扎西次仁,川藏公路林芝段二工区工区长,主要承担林芝公路的道路养护任务。他自1981年参加工作以来,多次参与川藏公路抢修水毁路段等抢险工作,多次获得林芝地区公路局“先进党员”、抢修水毁先进个人等称号。

我们见证着川藏路的变化——从原来的土路到现在的柏油路,从四处塌方的“死亡路”到安全的“畅通路”,路上行驶的车辆也从原来的运输大货车,逐渐发展到今天来自全国各地的旅游私家车……一切都在发生着变化,但对于我们来说,使命却没改变。

我们几乎每天都要上路,特别是弯急下坡路段,每天要去几次,总担心这些地方出事故

我是二工区的第三代养路工,继爷爷、父亲之后,我1981年接过了川藏公路养护接力棒。爷爷扎巴在川藏公路建成之时就在色季拉山口做养护工,直到1980年退休。父亲多吉公布上世纪60年代参加养路工作,1980年病逝在工作岗位上。

家里三代养路人经历了川藏公路从简易砂石路到沥青混凝土路的变迁。以前的土路晴天满眼灰尘、雨雪天泥泞不堪,40公里长的距离要行驶好几个小时。现在速度快的汽车仅半个小时就能通过这段海拔4700米的路段。

二工区的养护条件在这些年里也发生了巨大变化。在我刚参加工作时,10多个工人负责10公里路的养护,大家背着装满石头和沙子的背篓,随身携带十字镐和铁锹在路上工作。没有固定的住所,常年居住在帐篷里,晚上睡觉时,冷风吹得直入骨髓。

以前,没有机械化的养路工具,全靠一双手,一天下来,人都累倒了也干不了多少活,常常是这段刚修好,前面修好的又出现坑槽了。冬天铲雪,铲得还没有下得快,雪越来越厚,暗冰处处都有,很容易发生交通事故。如今,现代化的养护工具已经在工作中广泛使用,我们的劳动强度也大大降低了,但不变的是对这条公路的感情。我们就像爱护自己眼睛一样爱护这条公路。

============================================================

▸ **任务要求 A**: 数一数清单中有多少行含有字符串“picture”，只写出行数。
短文与清单彼此无关。

============================================================

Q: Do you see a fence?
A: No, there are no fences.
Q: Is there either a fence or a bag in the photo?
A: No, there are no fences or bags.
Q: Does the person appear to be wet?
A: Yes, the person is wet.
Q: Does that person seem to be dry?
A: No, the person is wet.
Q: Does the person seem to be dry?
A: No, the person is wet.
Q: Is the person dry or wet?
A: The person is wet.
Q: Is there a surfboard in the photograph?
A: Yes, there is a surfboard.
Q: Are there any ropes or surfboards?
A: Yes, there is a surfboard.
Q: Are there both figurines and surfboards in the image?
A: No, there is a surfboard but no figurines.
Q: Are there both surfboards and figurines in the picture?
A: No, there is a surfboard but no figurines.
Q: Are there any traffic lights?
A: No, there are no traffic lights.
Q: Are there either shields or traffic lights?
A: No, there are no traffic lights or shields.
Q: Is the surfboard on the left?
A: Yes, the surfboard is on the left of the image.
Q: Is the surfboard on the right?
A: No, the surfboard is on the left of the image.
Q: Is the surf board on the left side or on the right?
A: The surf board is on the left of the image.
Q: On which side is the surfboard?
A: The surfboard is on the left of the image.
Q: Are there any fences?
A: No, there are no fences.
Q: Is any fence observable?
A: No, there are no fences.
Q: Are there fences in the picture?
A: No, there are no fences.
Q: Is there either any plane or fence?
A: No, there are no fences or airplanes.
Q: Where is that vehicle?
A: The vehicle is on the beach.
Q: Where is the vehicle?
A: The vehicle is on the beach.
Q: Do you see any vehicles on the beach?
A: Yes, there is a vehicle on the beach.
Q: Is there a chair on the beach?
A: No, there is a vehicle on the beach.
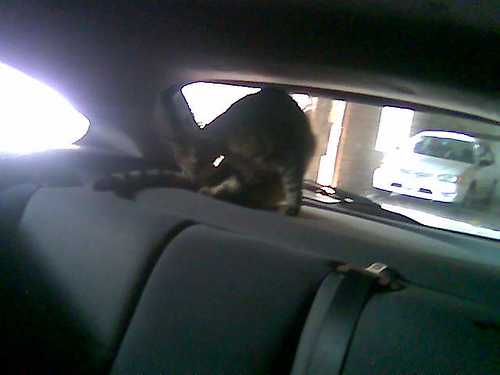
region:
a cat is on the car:
[96, 86, 313, 211]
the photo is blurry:
[0, 0, 497, 371]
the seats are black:
[6, 187, 496, 373]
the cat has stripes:
[95, 80, 316, 219]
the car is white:
[373, 131, 494, 199]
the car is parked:
[372, 135, 494, 200]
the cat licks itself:
[92, 85, 316, 216]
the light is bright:
[0, 64, 95, 152]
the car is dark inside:
[1, 0, 498, 374]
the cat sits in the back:
[93, 83, 315, 213]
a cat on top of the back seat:
[143, 101, 381, 247]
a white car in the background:
[375, 123, 477, 235]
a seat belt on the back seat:
[343, 243, 435, 350]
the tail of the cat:
[125, 158, 195, 202]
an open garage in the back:
[345, 115, 499, 204]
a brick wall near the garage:
[321, 98, 408, 189]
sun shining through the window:
[0, 103, 82, 175]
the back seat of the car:
[42, 182, 232, 370]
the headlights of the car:
[384, 163, 476, 187]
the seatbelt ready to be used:
[293, 249, 433, 370]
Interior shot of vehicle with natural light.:
[5, 8, 496, 368]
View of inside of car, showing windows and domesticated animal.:
[5, 7, 495, 357]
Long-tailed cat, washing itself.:
[122, 93, 319, 214]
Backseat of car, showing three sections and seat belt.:
[5, 165, 497, 374]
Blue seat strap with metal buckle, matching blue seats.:
[312, 258, 422, 373]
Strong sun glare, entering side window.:
[0, 65, 97, 170]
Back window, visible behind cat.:
[195, 70, 497, 233]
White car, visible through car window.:
[375, 126, 482, 206]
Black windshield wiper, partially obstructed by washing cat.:
[305, 170, 415, 230]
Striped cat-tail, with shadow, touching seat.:
[95, 160, 189, 202]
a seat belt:
[348, 246, 425, 304]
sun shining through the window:
[14, 86, 101, 162]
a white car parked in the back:
[390, 128, 497, 203]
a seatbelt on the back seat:
[346, 248, 401, 281]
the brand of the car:
[406, 168, 421, 183]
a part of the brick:
[333, 117, 374, 179]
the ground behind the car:
[396, 206, 486, 236]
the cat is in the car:
[146, 91, 330, 235]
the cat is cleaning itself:
[94, 62, 326, 257]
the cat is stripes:
[111, 67, 385, 265]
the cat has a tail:
[51, 78, 338, 265]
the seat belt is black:
[300, 235, 376, 372]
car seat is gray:
[21, 158, 344, 371]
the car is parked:
[338, 114, 481, 257]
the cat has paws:
[182, 152, 341, 257]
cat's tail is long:
[89, 145, 227, 209]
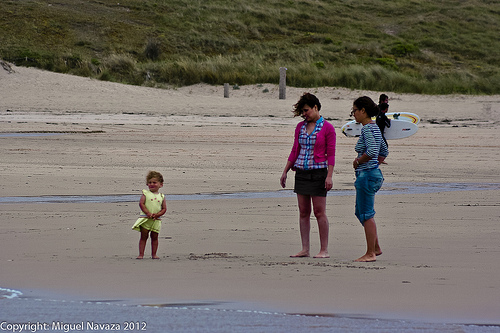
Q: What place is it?
A: It is a beach.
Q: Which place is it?
A: It is a beach.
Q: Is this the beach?
A: Yes, it is the beach.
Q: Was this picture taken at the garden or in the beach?
A: It was taken at the beach.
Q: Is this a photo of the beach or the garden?
A: It is showing the beach.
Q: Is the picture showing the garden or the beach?
A: It is showing the beach.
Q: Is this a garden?
A: No, it is a beach.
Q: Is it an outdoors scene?
A: Yes, it is outdoors.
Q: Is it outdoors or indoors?
A: It is outdoors.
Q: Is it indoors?
A: No, it is outdoors.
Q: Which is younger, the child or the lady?
A: The child is younger than the lady.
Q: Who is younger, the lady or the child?
A: The child is younger than the lady.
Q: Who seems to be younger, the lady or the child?
A: The child is younger than the lady.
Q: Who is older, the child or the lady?
A: The lady is older than the child.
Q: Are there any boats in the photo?
A: No, there are no boats.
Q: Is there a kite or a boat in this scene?
A: No, there are no boats or kites.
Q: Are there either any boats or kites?
A: No, there are no boats or kites.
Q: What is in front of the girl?
A: The ocean is in front of the girl.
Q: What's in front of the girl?
A: The ocean is in front of the girl.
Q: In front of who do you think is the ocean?
A: The ocean is in front of the girl.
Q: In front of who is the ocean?
A: The ocean is in front of the girl.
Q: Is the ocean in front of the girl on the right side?
A: Yes, the ocean is in front of the girl.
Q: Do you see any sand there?
A: Yes, there is sand.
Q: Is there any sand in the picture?
A: Yes, there is sand.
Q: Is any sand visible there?
A: Yes, there is sand.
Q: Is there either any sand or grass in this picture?
A: Yes, there is sand.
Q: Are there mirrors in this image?
A: No, there are no mirrors.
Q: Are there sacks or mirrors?
A: No, there are no mirrors or sacks.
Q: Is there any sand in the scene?
A: Yes, there is sand.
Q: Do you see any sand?
A: Yes, there is sand.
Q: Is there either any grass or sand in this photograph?
A: Yes, there is sand.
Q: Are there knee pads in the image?
A: No, there are no knee pads.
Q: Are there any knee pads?
A: No, there are no knee pads.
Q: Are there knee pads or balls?
A: No, there are no knee pads or balls.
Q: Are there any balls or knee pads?
A: No, there are no knee pads or balls.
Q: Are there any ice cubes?
A: No, there are no ice cubes.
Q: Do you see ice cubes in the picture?
A: No, there are no ice cubes.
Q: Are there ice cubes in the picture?
A: No, there are no ice cubes.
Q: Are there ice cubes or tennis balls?
A: No, there are no ice cubes or tennis balls.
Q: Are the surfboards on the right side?
A: Yes, the surfboards are on the right of the image.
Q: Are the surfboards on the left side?
A: No, the surfboards are on the right of the image.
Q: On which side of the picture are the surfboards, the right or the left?
A: The surfboards are on the right of the image.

============================================================

▸ **任务要求 B**:
根据短文回答下列问题，每题一行：
(i) 扎西次仁自哪一年参加工作？
(ii) 扎巴哪一年退休？
(iii) “我”刚参加工作时，多少工人负责多长的路段养护？

▸ **参考答案 A**: 9

▸ **参考答案 B**:
(i) 1981年。
(ii) 1980年。
(iii) 10多个工人负责10公里路。